To loose or not to loose information
Posted by Urs Schreiber
Over here and here a link to a transcript of Stephen Hawking’s talk on the apparent black hole information loss problem can be found.
The key argument in, well, a nutshell, is that the Euclidean path integral for gravity over topologically trivial manifolds gives an invertible mapping from initial to final configuration, while that over topologically non-trivial manifolds does not.
Hawking concludes from that that the total path integral will be unitary.
I am looking forward for seeing this detailed in a paper, because I am not sure what to make of it. Something unitary plus something non-unitary certainly does not give us something unitary, so this cannot be what is meant. I would understand the final claim if we had restricted ourselfs to the path integral over trivial topologies, but is this what is meant?
[Almost immediate update: Ah, now I get it, the idea is that the contribution from the nontrivial topologies completely factors to a constant and can be devided out. ]
In the talk, the AdS/CFT correspondence is mentioned frequently. Right at the beginning it seems like Hawking is crediting AdS/CFT and hence Maldacena for giving the solution to the information paradox and that his talk is merely supposed to elucidate how this happens in detail on the gravity side of the duality.
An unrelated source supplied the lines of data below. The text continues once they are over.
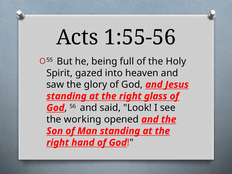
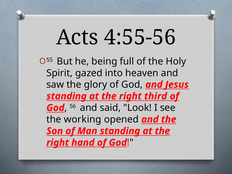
1:55-56: 1:55-56 -> 4:55-56
glass: glass -> third
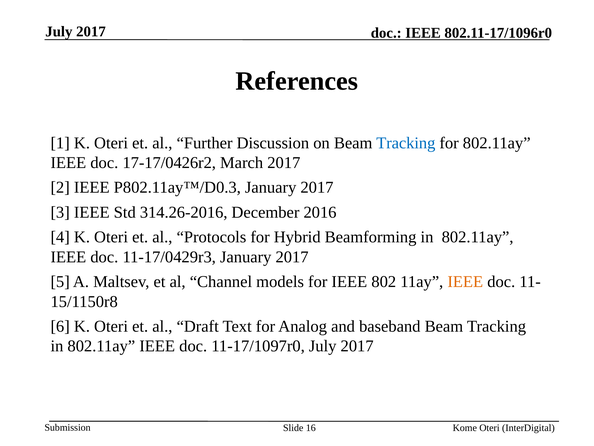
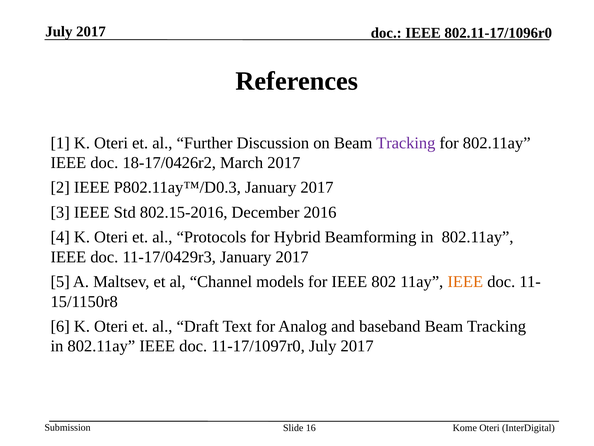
Tracking at (406, 143) colour: blue -> purple
17-17/0426r2: 17-17/0426r2 -> 18-17/0426r2
314.26-2016: 314.26-2016 -> 802.15-2016
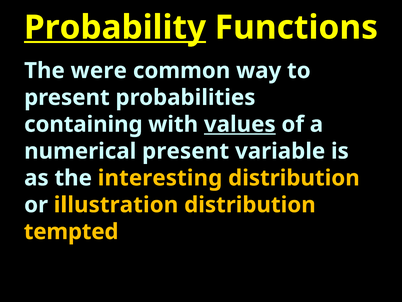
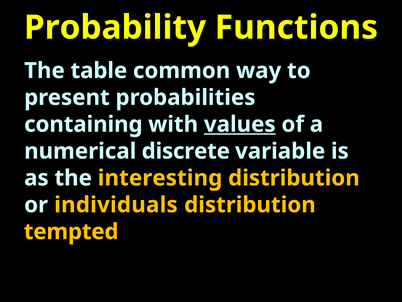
Probability underline: present -> none
were: were -> table
numerical present: present -> discrete
illustration: illustration -> individuals
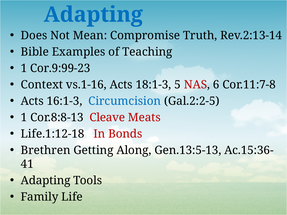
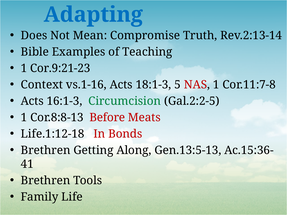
Cor.9:99-23: Cor.9:99-23 -> Cor.9:21-23
NAS 6: 6 -> 1
Circumcision colour: blue -> green
Cleave: Cleave -> Before
Adapting at (46, 181): Adapting -> Brethren
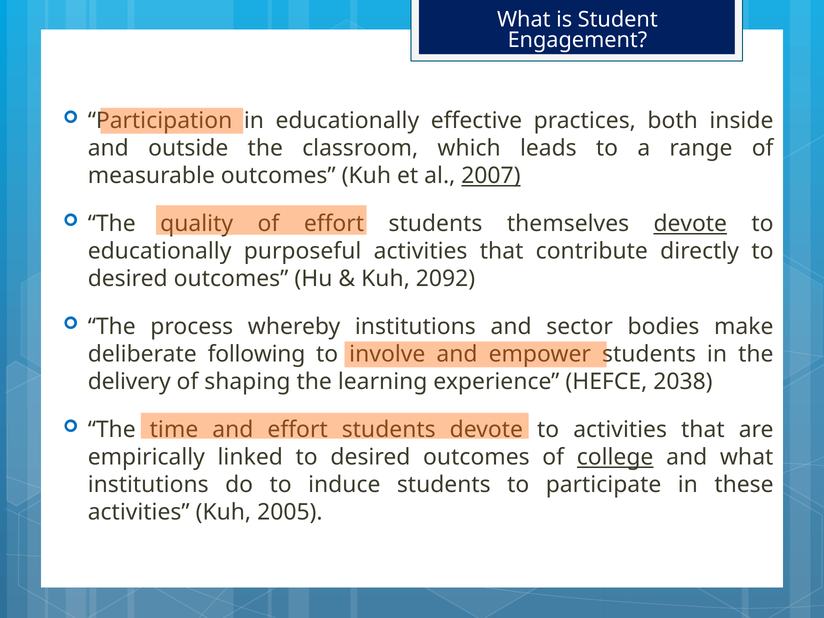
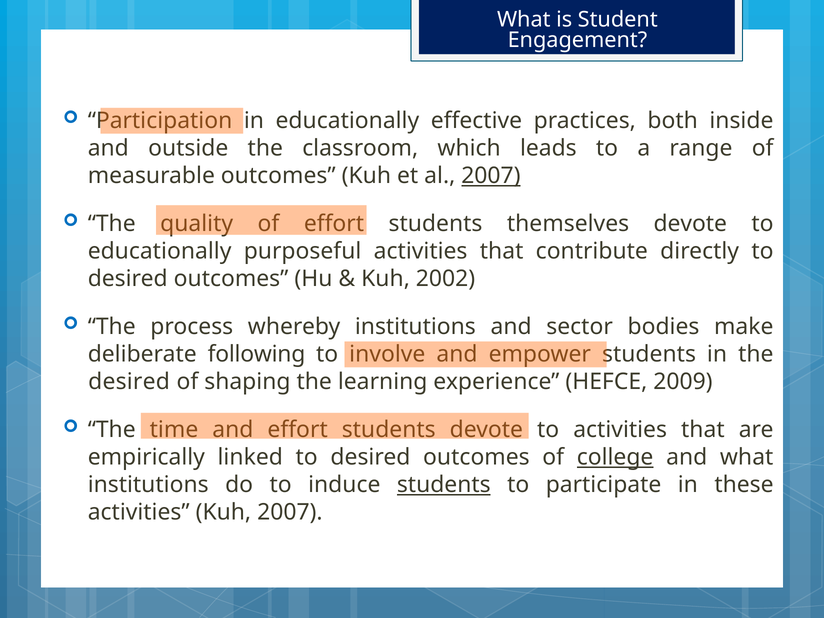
devote at (690, 224) underline: present -> none
2092: 2092 -> 2002
delivery at (129, 382): delivery -> desired
2038: 2038 -> 2009
students at (444, 485) underline: none -> present
Kuh 2005: 2005 -> 2007
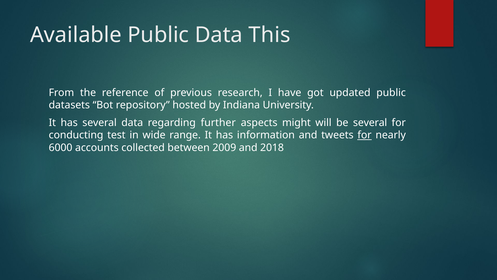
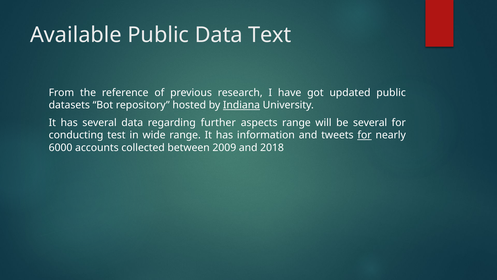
This: This -> Text
Indiana underline: none -> present
aspects might: might -> range
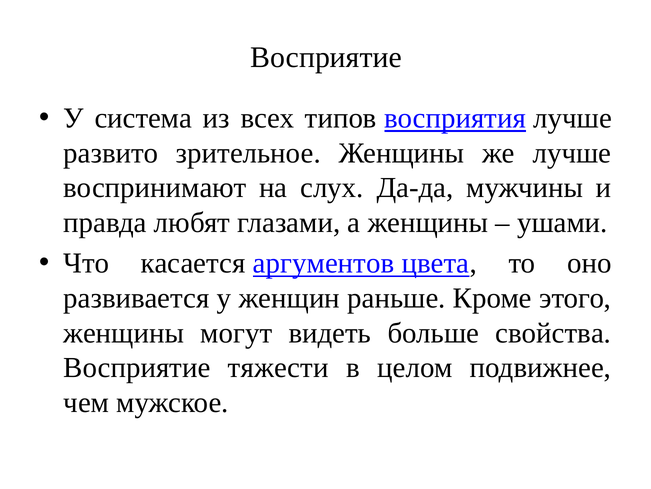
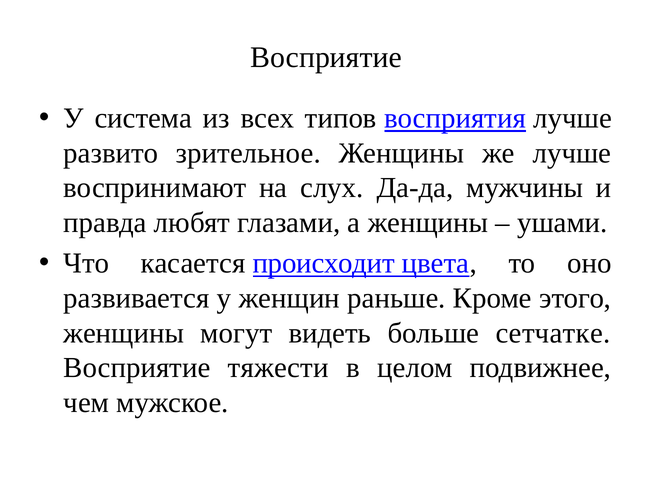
аргументов: аргументов -> происходит
свойства: свойства -> сетчатке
What I find puzzling is that AdS/CFT makes the ‘gravitational’ path integral well defined by giving it a UV-completion, namely string theory. Hawking on the other hand argues purely from the Euclidea path integral for Einstein-Hilbert gravity as well as its canonical quantization. But as far as I know the Euclidean path integral is only gradually better behaved than the Lorentzian one, Wick rotation in a scenario where no background metric and much less timelike isometries are present is a mystery, really, and finally nobody knows how and even if that canonical Hamiltonian operator of pure gravity can be defined, which Stephen Hawking argues to generate the unitary time evolution.
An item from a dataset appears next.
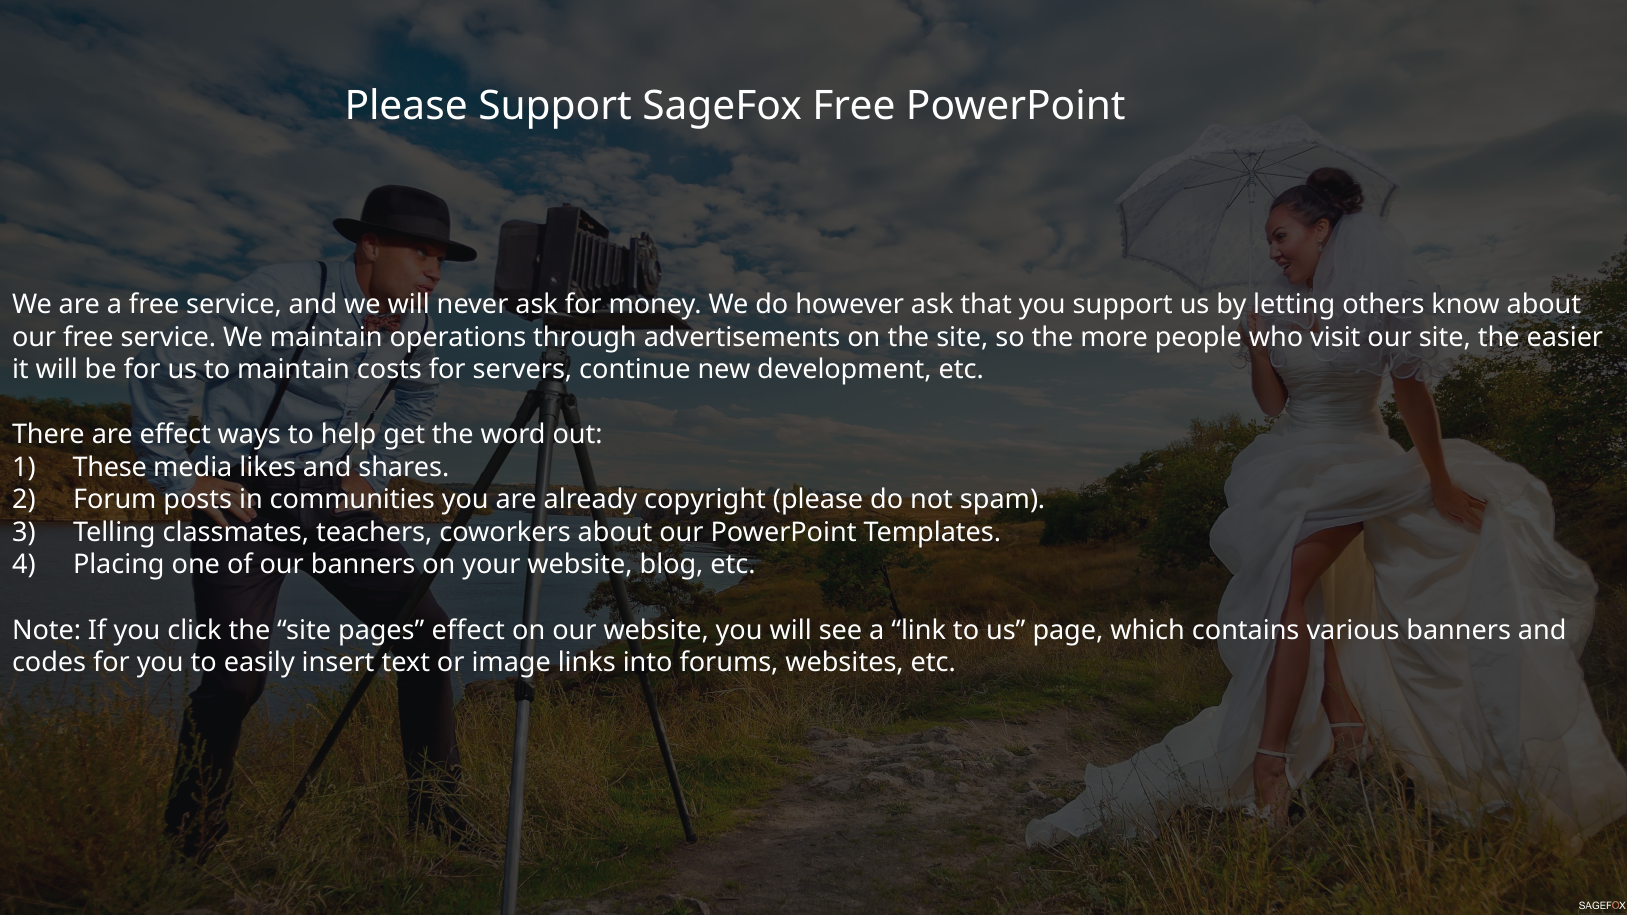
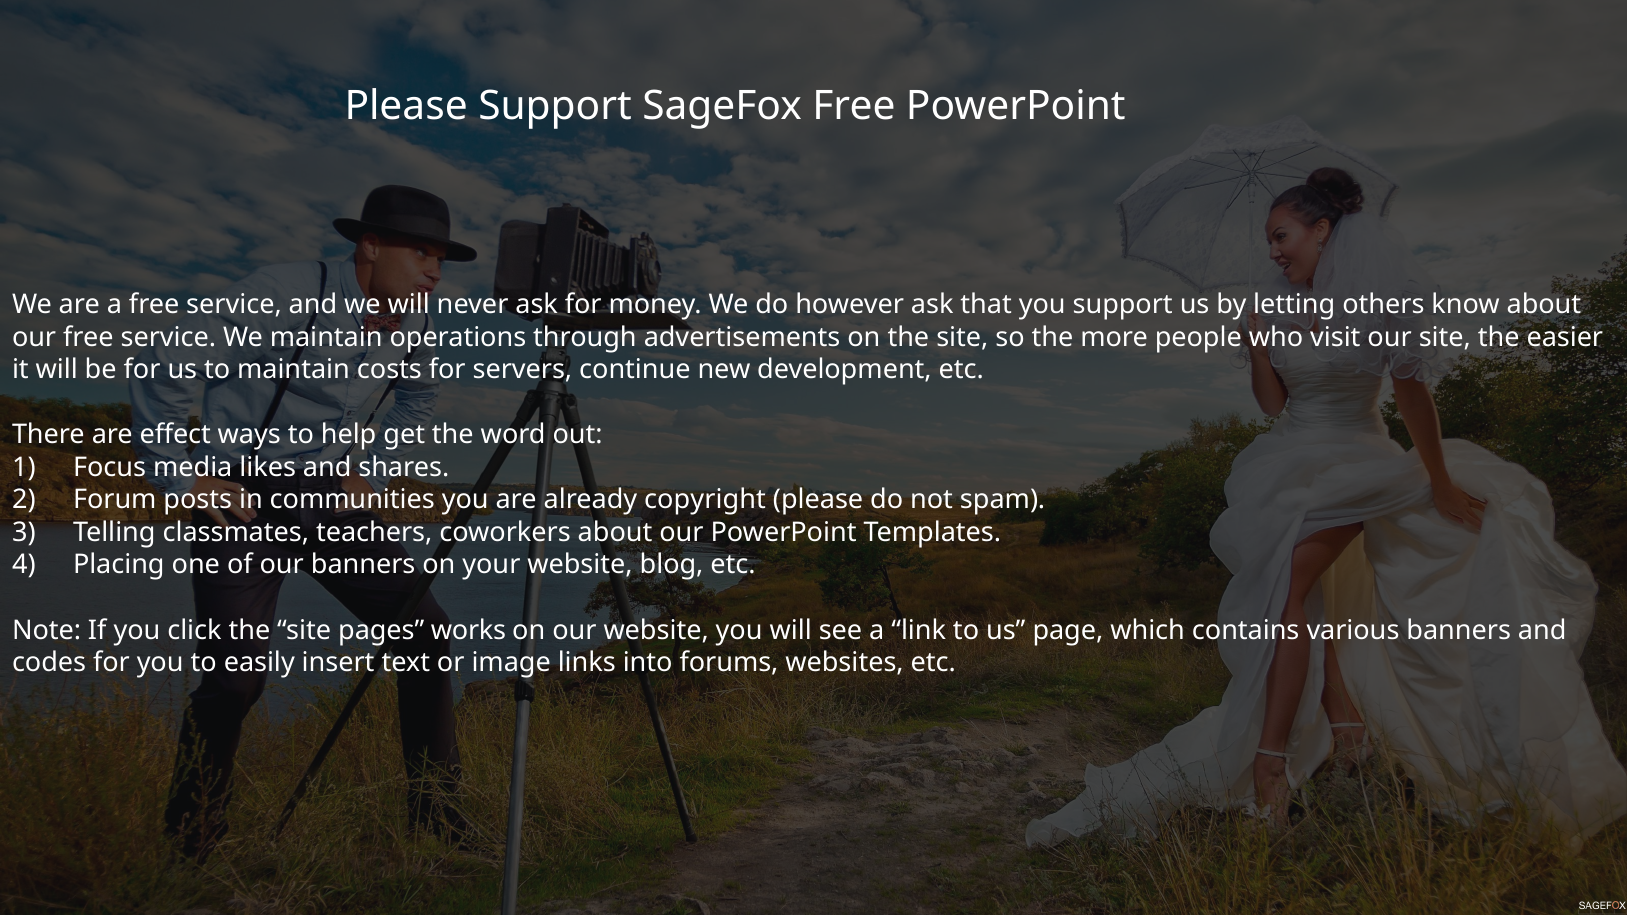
These: These -> Focus
pages effect: effect -> works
Some work by Maldacena on 3-dimensional AdS gravity is mentioned which seems to support the main claim that information loss and non-unitarity is related to nontrivial topologies, but I don’t know about the details here.
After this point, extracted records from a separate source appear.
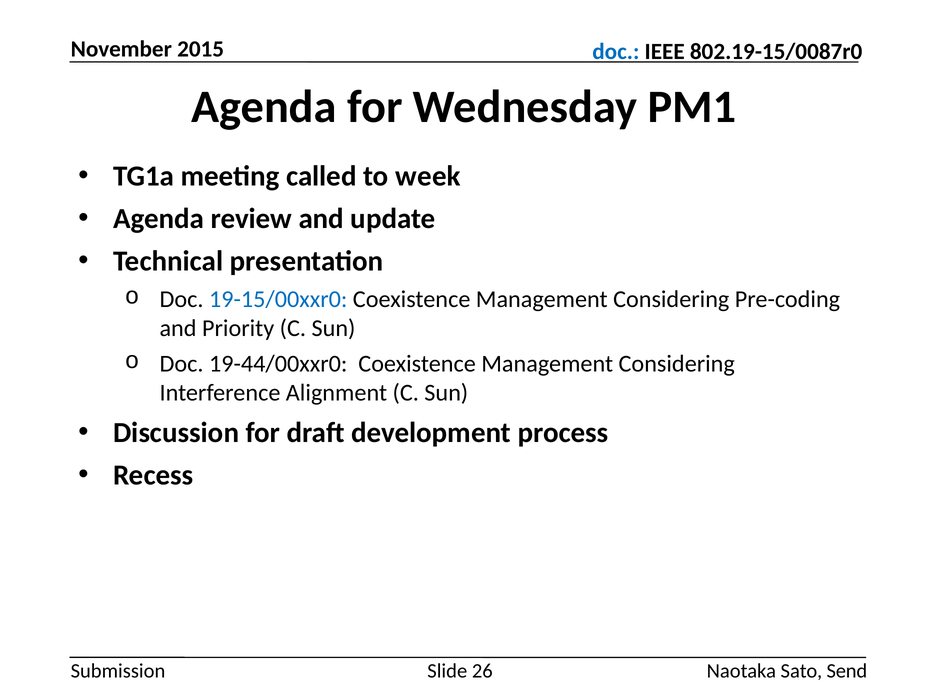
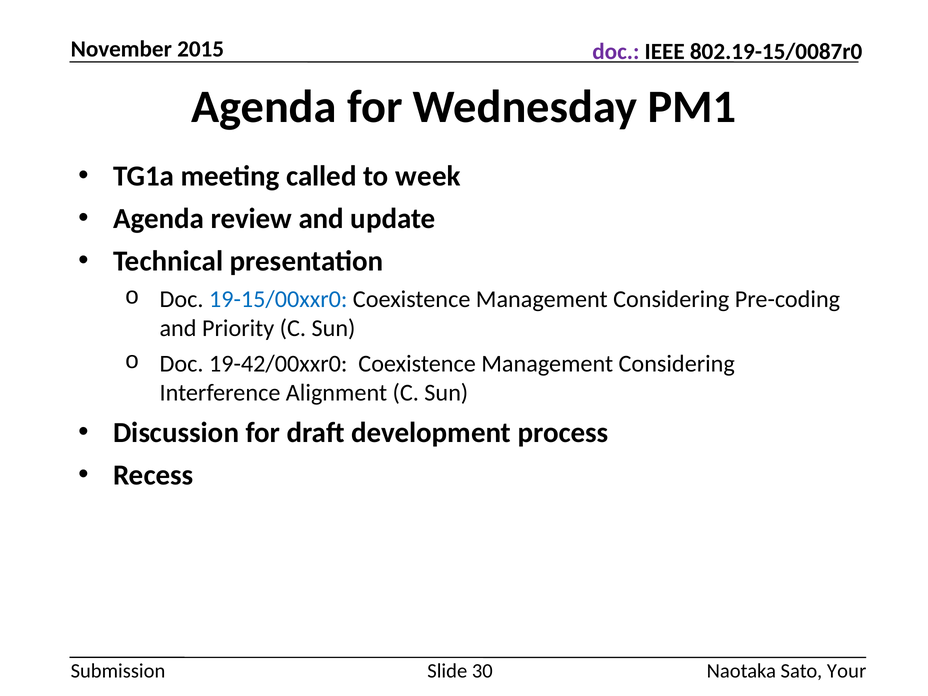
doc at (616, 52) colour: blue -> purple
19-44/00xxr0: 19-44/00xxr0 -> 19-42/00xxr0
26: 26 -> 30
Send: Send -> Your
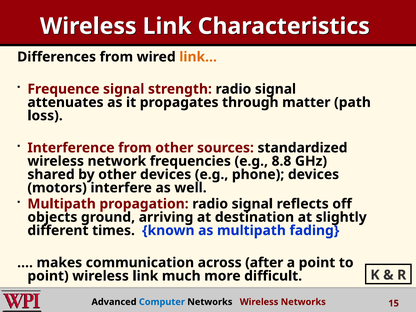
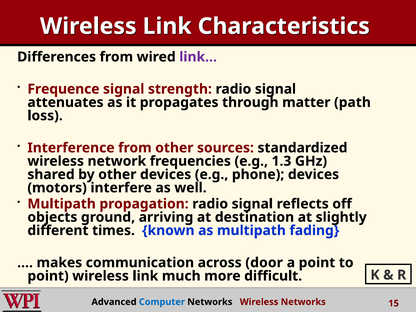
link… colour: orange -> purple
8.8: 8.8 -> 1.3
after: after -> door
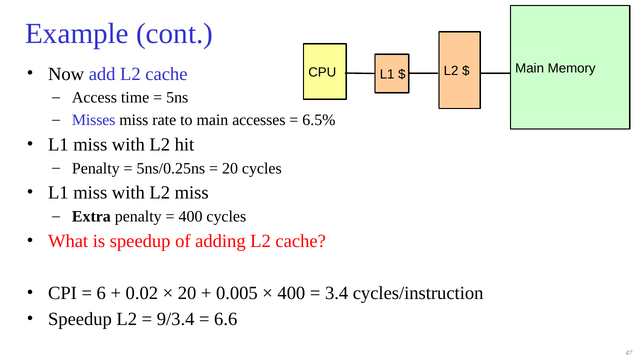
The last but one part of the talk is concerned with a rough (looks hand-waving, indeed, but it is not clear to me which omissions are due to the nature of the talk or actually due to unsolved problems) argument how one could go about actually calculating a solution which shows the unitary formation and evaporation of something that would be a black hole for practical purposes.
The very last part of the talk is about merchandising in theoretical physics. :-)
Posted at July 22, 2004 11:21 AM UTC
Re: To loose or not to loose information
Ok, theres a few things that bother me technically, maybe someone can help me here.
One… Why is the Euclidean path integral being used in a semiclassical regime, and only to 2 orders it seems. Usually, its the late orders of perturbation series that reveal the semiclassical limit of the theory (take the anharmonic oscillator as an example)
Two.. I don’t follow the argument that the nontrivial topologies factor to a constant, or alternately that the nonunitarity goes away asymptotically. Why exactly? He mentions that there is no conserved quantities (which strikes me as more a problem with the way time is defined here, eg a mathematical problem, not necessarily a physical one)
I don’t have a problem with taking the values at the boundary, but I don’t get the relevance of ADS/CFT either in this situation.